CONSIGNES:
a: D'après le récit de la marche à la mort, pourquoi le groupe put-il dormir à même le sol du champ de maïs ?
b: Veuillez réécrire les enregistrements en remplaçant « coordinates » par « positions », sans rien modifier d'autre. Omettez les images dans votre réponse.

TEXTE FOURNI:
'''
La marche à la mort (Carmélites de Corée) Bureau23



Nous marchions deux par deux, en silence, le cœur oppressé, précédés de 700 soldats américains.
La ville de Nan-Ypo une fois traversée, ce fut la campagne et vers 10 heures, nous reçûmes l'ordre de camper dans un champ de maïs. La récolte était faite, le feuillage jonchait la terre nous servant de matelas et de couverture. Mère Mechtilde était arrivée à l'étape sans trop de peine. On l'installa le moins mal possible et le Bon Dieu, prenant en pitié ses enfants en détresse, leur envoya malgré la rigueur de la température un peu de sommeil réparateur. Au réveil, les hommes avaient la barbe pleine de givre et les cadavres de plusieurs Américains étaient gelés au sol.



1er novembre - Fête de la Toussaint

Nous saurons plus tard qu'à pareil jour l'Eglise en fête acclame la proclamation dogmatique de l'Assomption.Pour nous l'heure est tragique ! et l'assassinat d'un lieutenant américain revit en nous comme s'il datait d'hier.

« Pas de traînards, avait dit le Tigre ; il faut porter les malades, il faut porter même les morts. »

Le camp américain était divisé en plusieurs colonnes, chacune avait son chef responsable. Dans celle du lieutenant Thornton, il y avait plusieurs mourants ; il les fit laisser sur le bord du chemin. Le Tigre arriva :

Alors se retournant vers les Coréens qui assistaient à la scène : « Celui-ci, dit-il, n'a pas suivi les ordres donnés, puis-je le tuer? » Des cris ds haine lui répondirent : « Qu'ils meurent tous ! »

Le jugement était fait. L'interprète, un des nôtres qui depuis 40 ans dans le pays était familiarisé avec la difficile langue coréenne, supplia en vain. Une jeune fille turque, ne pouvant dominer son émotion, s'écriait avec larmes :

« Non, non, ne le tuez pas. »

En la menaçant de son revolver, le Tigre lui dit :

« Si vous ne vous taisez pas, je vous tue aussi. »

Le lieutenant, très, digne, parfaitement maître de lui-même, attendait. Quel drame intime vivait-il dans son cœur? On nous a assuré qu'il était marié et père de famille. Le coup partit. Le corps de la victime n'eut pas le temps de tomber à terre, car un soldat de la colonne se précipita pour le recevoir dans ses bras. Le cadavre fut emporté à l'écart et recouvert de pierres.
'''
DONNÉES SOURCES:
'''
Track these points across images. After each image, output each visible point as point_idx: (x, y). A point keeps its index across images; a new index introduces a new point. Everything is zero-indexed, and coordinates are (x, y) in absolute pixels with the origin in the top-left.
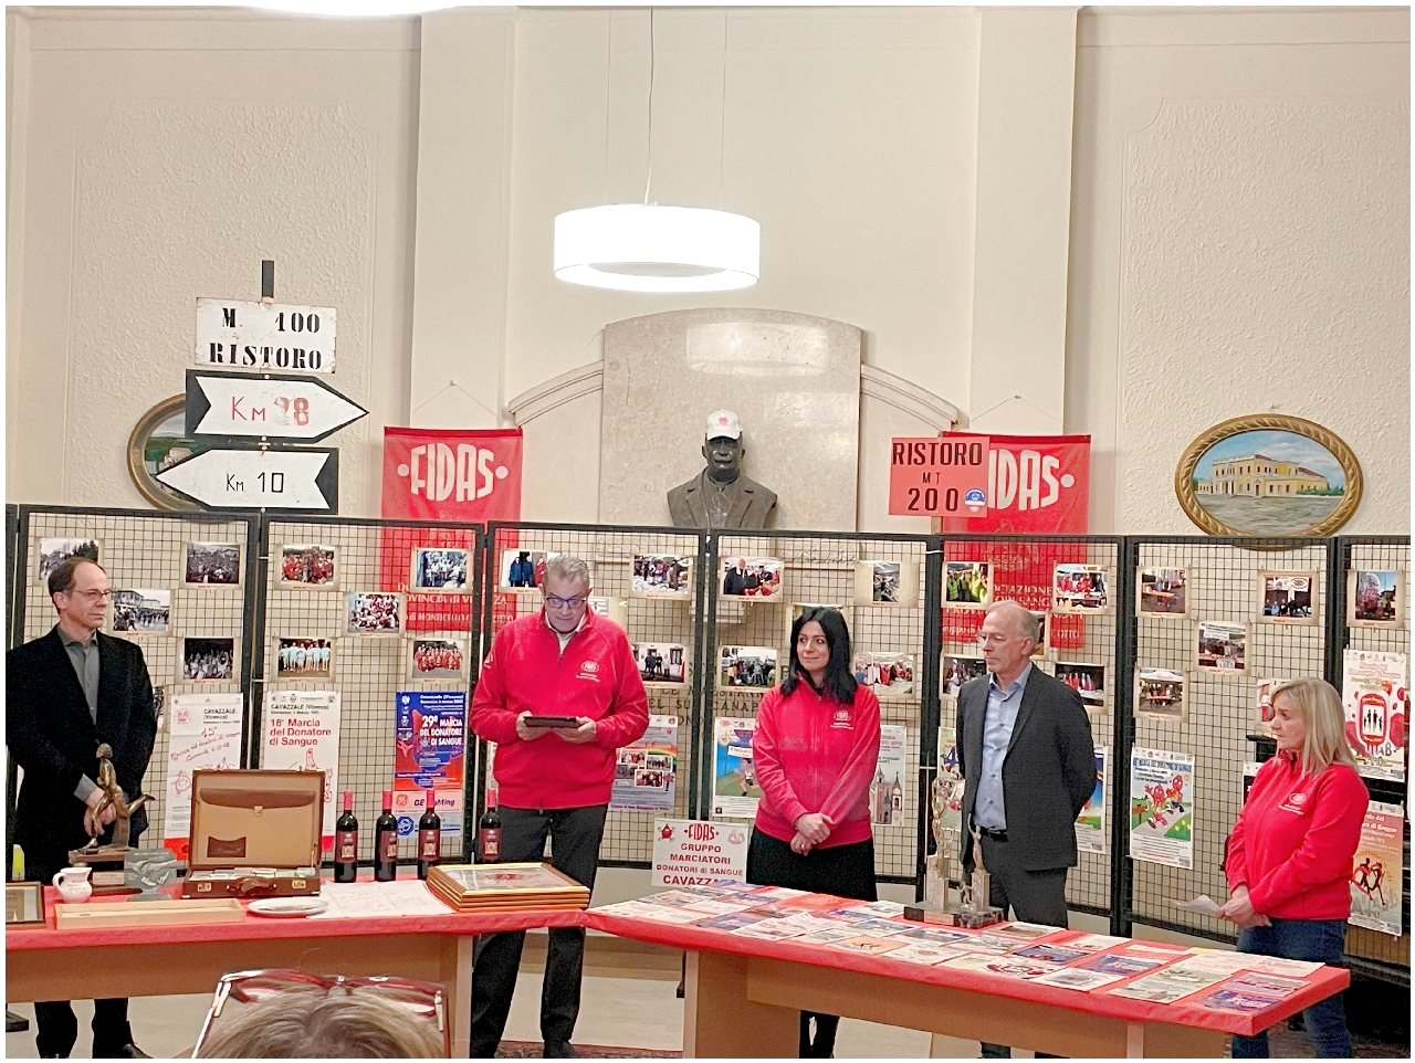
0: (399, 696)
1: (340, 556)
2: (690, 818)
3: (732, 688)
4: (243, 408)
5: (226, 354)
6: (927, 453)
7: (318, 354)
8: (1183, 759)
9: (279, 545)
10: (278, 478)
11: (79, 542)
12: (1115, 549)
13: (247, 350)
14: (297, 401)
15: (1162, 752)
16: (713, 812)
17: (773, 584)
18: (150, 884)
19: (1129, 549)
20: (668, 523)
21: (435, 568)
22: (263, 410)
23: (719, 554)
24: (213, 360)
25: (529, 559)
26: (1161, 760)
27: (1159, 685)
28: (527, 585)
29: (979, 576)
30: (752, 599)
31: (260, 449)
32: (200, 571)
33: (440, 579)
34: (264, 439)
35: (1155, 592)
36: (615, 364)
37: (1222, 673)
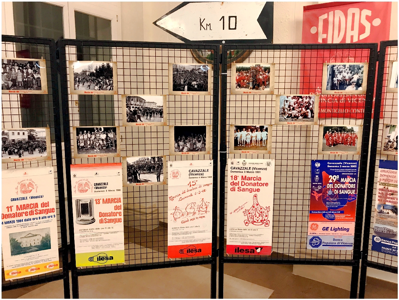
0: (313, 162)
1: (274, 70)
10: (233, 20)
21: (340, 77)
32: (182, 83)
33: (343, 84)
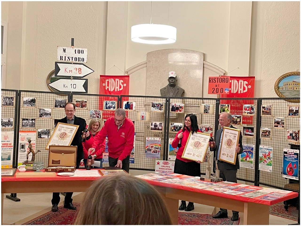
1: (88, 102)
2: (163, 160)
3: (173, 132)
4: (67, 70)
5: (64, 58)
6: (216, 80)
7: (83, 58)
8: (270, 148)
9: (75, 100)
10: (75, 85)
11: (32, 98)
12: (257, 101)
13: (68, 57)
14: (79, 69)
15: (266, 146)
16: (168, 159)
17: (182, 109)
18: (38, 169)
19: (260, 101)
20: (160, 96)
21: (108, 105)
22: (72, 70)
23: (170, 102)
24: (61, 60)
25: (129, 103)
26: (266, 148)
27: (266, 131)
28: (128, 109)
29: (227, 107)
30: (177, 112)
31: (71, 79)
32: (58, 105)
33: (110, 107)
34: (72, 77)
35: (265, 111)
36: (149, 61)
37: (279, 128)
'''
RÉSULTATS:
a: La récolte était faite, et le feuillage qui jonchait la terre leur servait de matelas et de couverture.

b:
Track these points across images. After each image, output each visible point as point_idx: (x, y). A point keeps its index across images; a new index introduces a new point. Everything is zero-indexed, and positions are (x, y) in absolute pixels with the origin in the top-left.
0: (399, 696)
1: (340, 556)
2: (690, 818)
3: (732, 688)
4: (243, 408)
5: (226, 354)
6: (927, 453)
7: (318, 354)
8: (1183, 759)
9: (279, 545)
10: (278, 478)
11: (79, 542)
12: (1115, 549)
13: (247, 350)
14: (297, 401)
15: (1162, 752)
16: (713, 812)
17: (773, 584)
18: (150, 884)
19: (1129, 549)
20: (668, 523)
21: (435, 568)
22: (263, 410)
23: (719, 554)
24: (213, 360)
25: (529, 559)
26: (1161, 760)
27: (1159, 685)
28: (527, 585)
29: (979, 576)
30: (752, 599)
31: (260, 449)
32: (200, 571)
33: (440, 579)
34: (264, 439)
35: (1155, 592)
36: (615, 364)
37: (1222, 673)
0: (313, 162)
1: (274, 70)
10: (233, 20)
21: (340, 77)
32: (182, 83)
33: (343, 84)
1: (88, 102)
2: (163, 160)
3: (173, 132)
4: (67, 70)
5: (64, 58)
6: (216, 80)
7: (83, 58)
8: (270, 148)
9: (75, 100)
10: (75, 85)
11: (32, 98)
12: (257, 101)
13: (68, 57)
14: (79, 69)
15: (266, 146)
16: (168, 159)
17: (182, 109)
18: (38, 169)
19: (260, 101)
20: (160, 96)
21: (108, 105)
22: (72, 70)
23: (170, 102)
24: (61, 60)
25: (129, 103)
26: (266, 148)
27: (266, 131)
28: (128, 109)
29: (227, 107)
30: (177, 112)
31: (71, 79)
32: (58, 105)
33: (110, 107)
34: (72, 77)
35: (265, 111)
36: (149, 61)
37: (279, 128)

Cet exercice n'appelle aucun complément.